Open-source software will provide a competitive kick in the pants--rather than a fatal stroke--to makers of proprietary applications, according to a Novell executive.

Open-source technology will force software vendors to create better products, but will not be its downfall, according to a Novell executive.

Matt Asay, Novell's director of Linux business office, said Tuesday at the LinuxUser & Developer Expo in London that Linux threatened the proprietary software industry with innovation, rather than extinction, and accused companies such as Microsoft of failing to come up with exciting new applications.

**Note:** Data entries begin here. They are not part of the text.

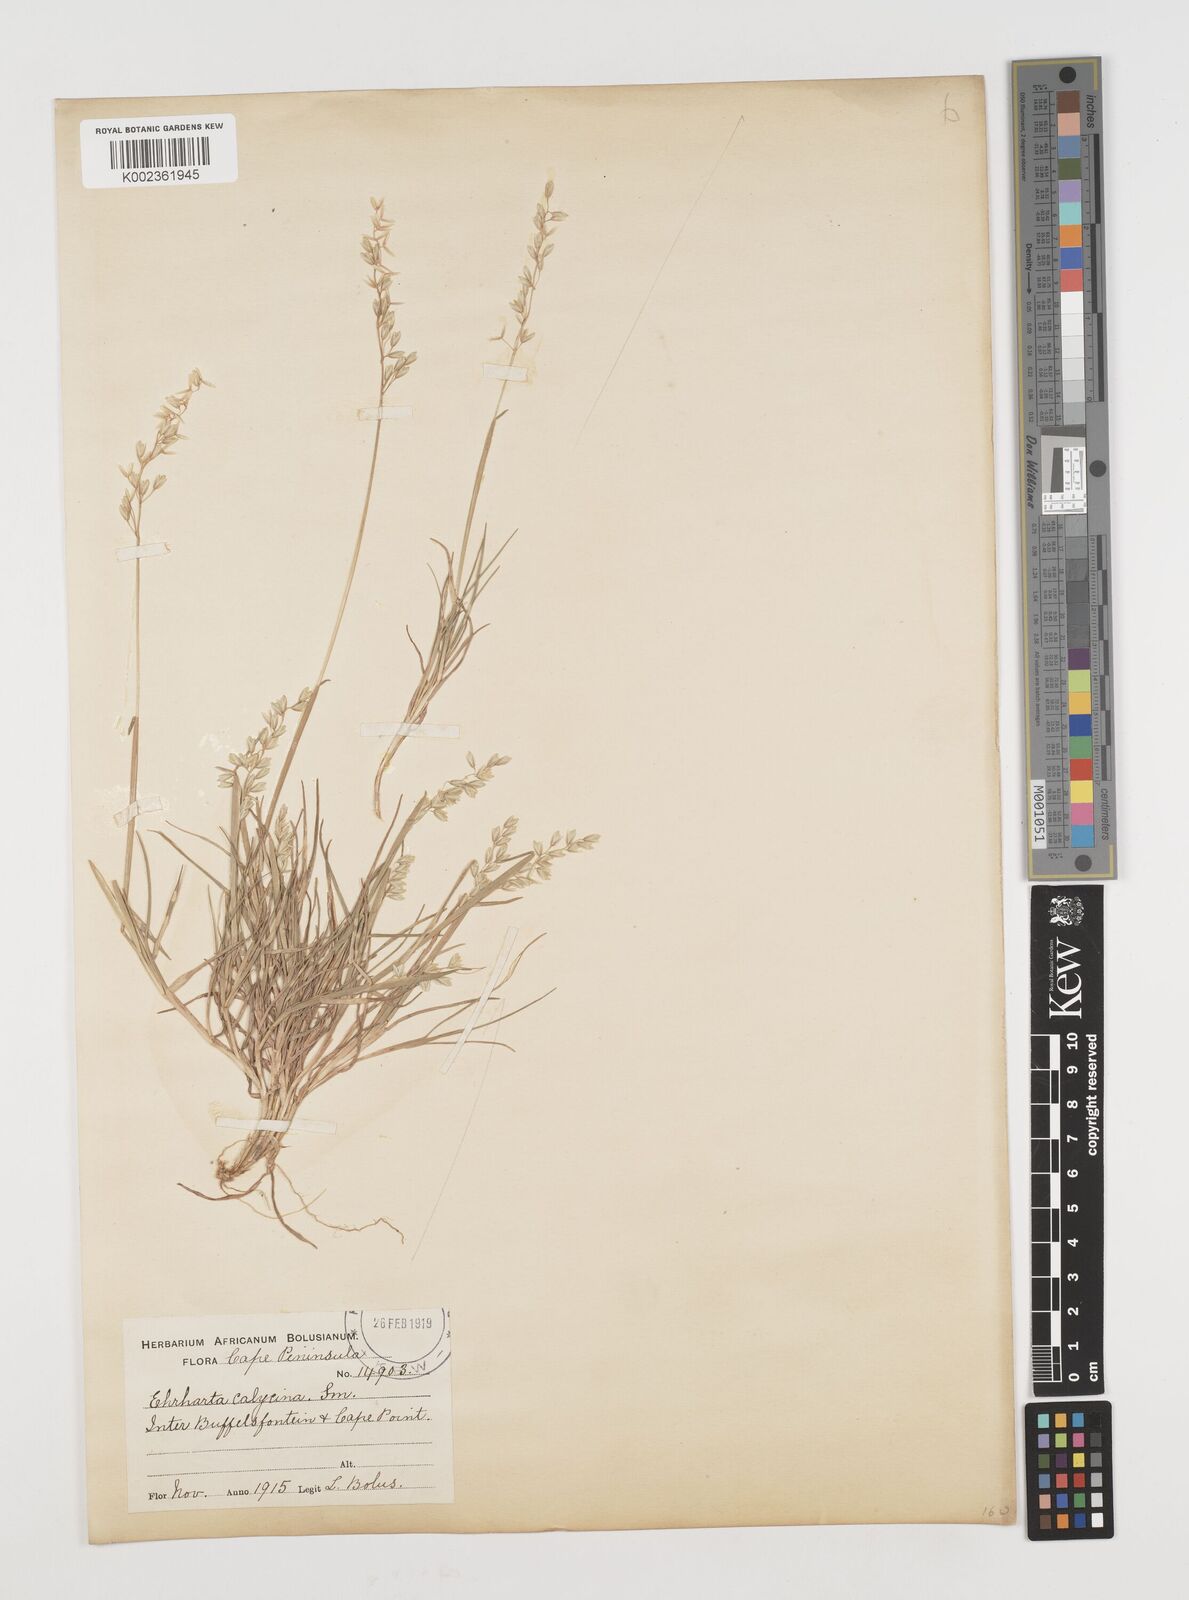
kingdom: Plantae
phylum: Tracheophyta
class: Liliopsida
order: Poales
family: Poaceae
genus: Ehrharta
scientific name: Ehrharta calycina
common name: Perennial veldtgrass
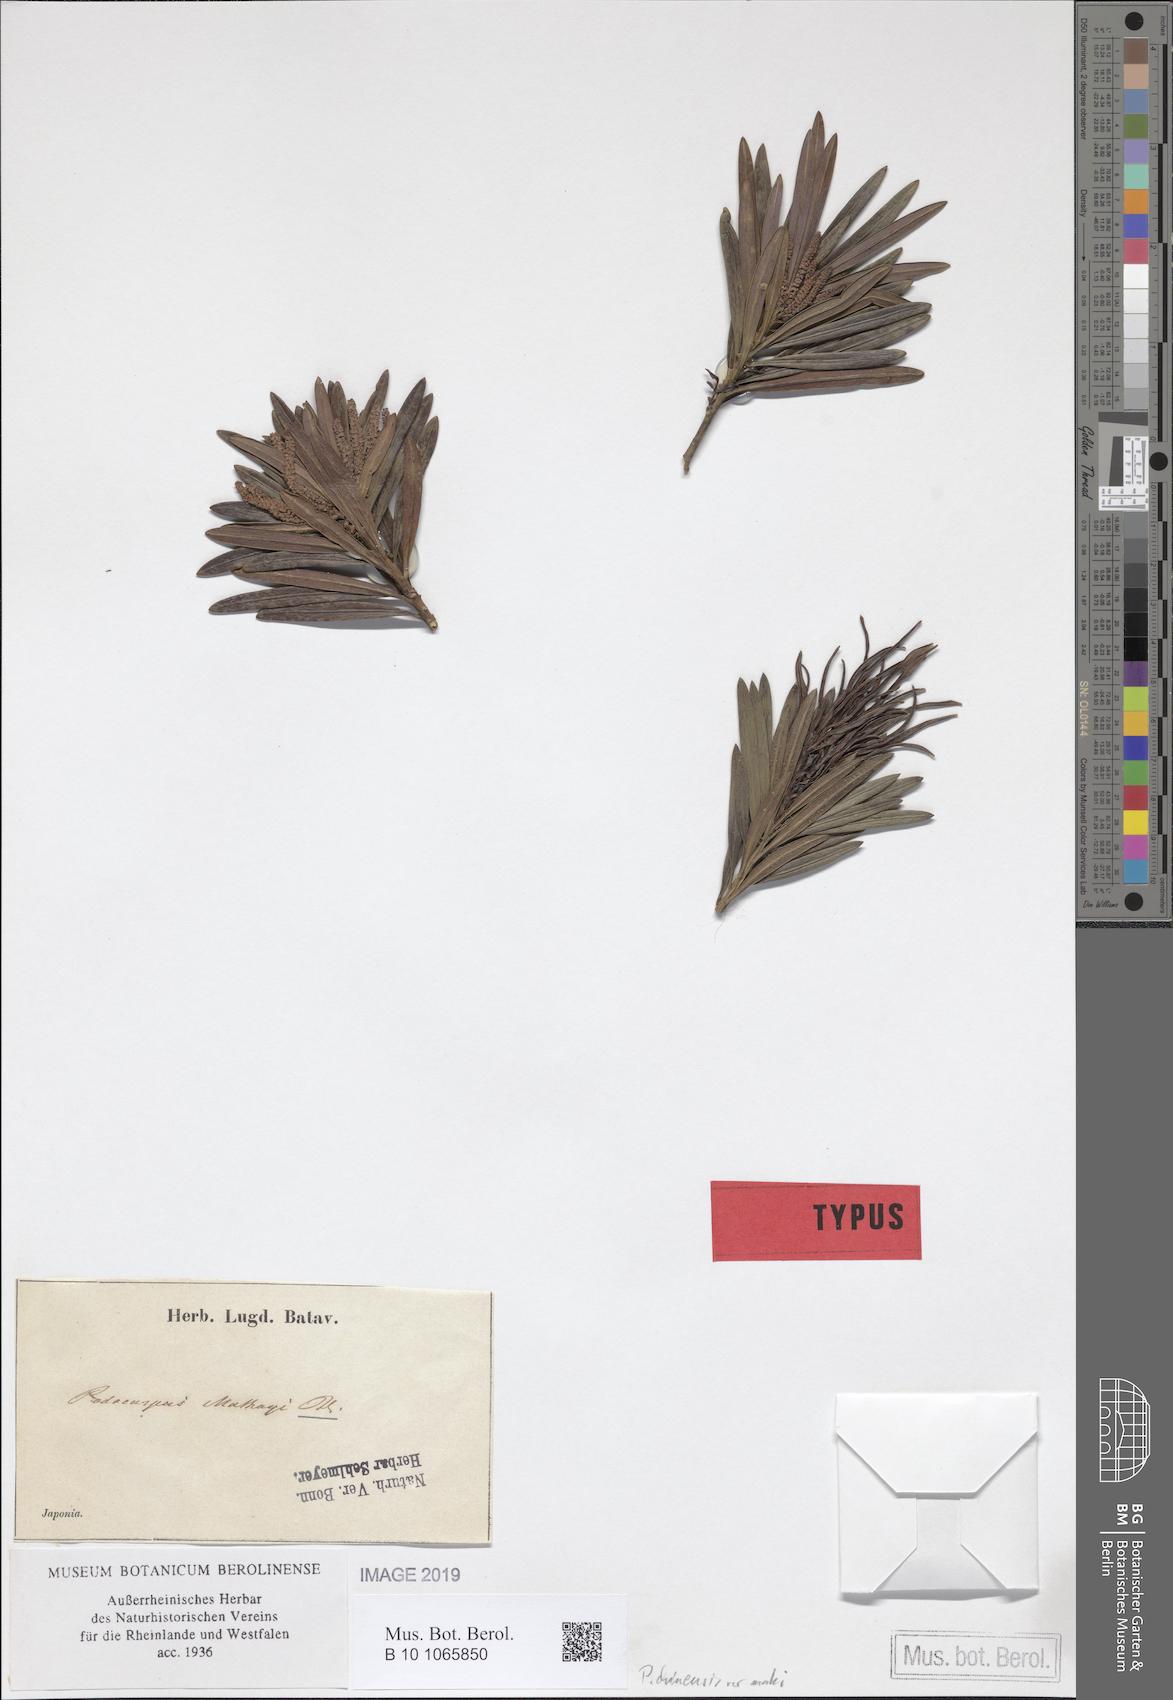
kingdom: Plantae
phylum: Tracheophyta
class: Pinopsida
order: Pinales
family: Podocarpaceae
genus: Podocarpus
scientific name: Podocarpus macrophyllus
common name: Japanese yew
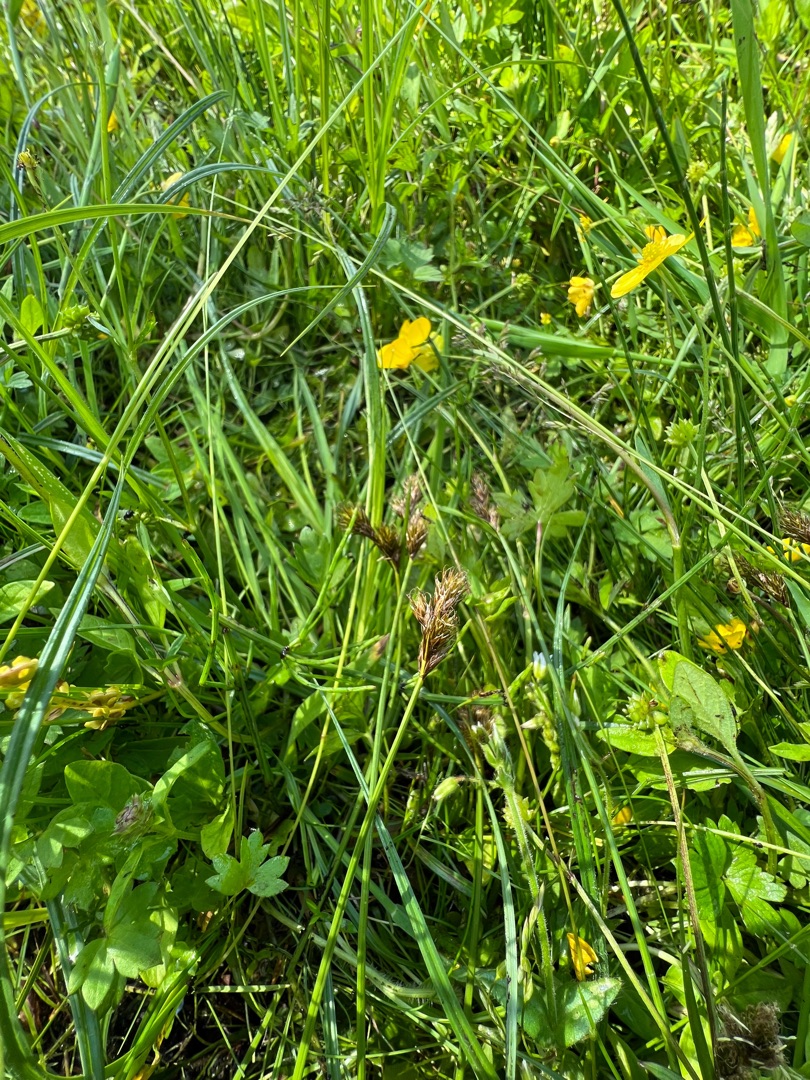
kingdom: Plantae
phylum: Tracheophyta
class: Liliopsida
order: Poales
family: Cyperaceae
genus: Carex
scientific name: Carex leporina
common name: Hare-star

"When was the last time that Microsoft Office got significantly better? It's been pretty much the same product for a while now," Asay said.

"As things stand, creativity has gone, and that's one reason that Linux on the desktop makes sense. It'll be good for Microsoft, too. They won't like it, but it will force them to innovate," he added.

In recent months, Novell has been on the offensive against Microsoft's desktop stronghold, with a heavy emphasis on the Linux operating system. It has also been doing battle with Linux nemesis SCO Group.

Asay compared people who say that open source is bad for the software industry to captains of the entertainment industry who opposed new technologies, such as the cassette tape and the VCR--both of which generated billions of dollars in new revenue for their companies.

One of the key questions being addressed at the conference is the extent to which Linux can dominate the desktop PC market. At least one speaker felt that Microsoft had a few things to teach the open-source community.

According to Linux distributor SuSE Linux, now a division of Novell, one key factor in boosting the adoption rate of open-source software is to eliminate obvious differences with Windows and to emulate Microsoft's operating system where appropriate.

"Microsoft has more money to spend on usability than I do on research and development," said Christian Schlaeger, vice president of research and development at SuSE Linux.

"Some things are wrong, and we fix those, but there are some things they have done well."

Schlaeger told the conference that SuSE is aiming for a "flat learning curve" for users who migrate to Linux from other operating systems.

Graeme Wearden of ZDNet UK reported from London.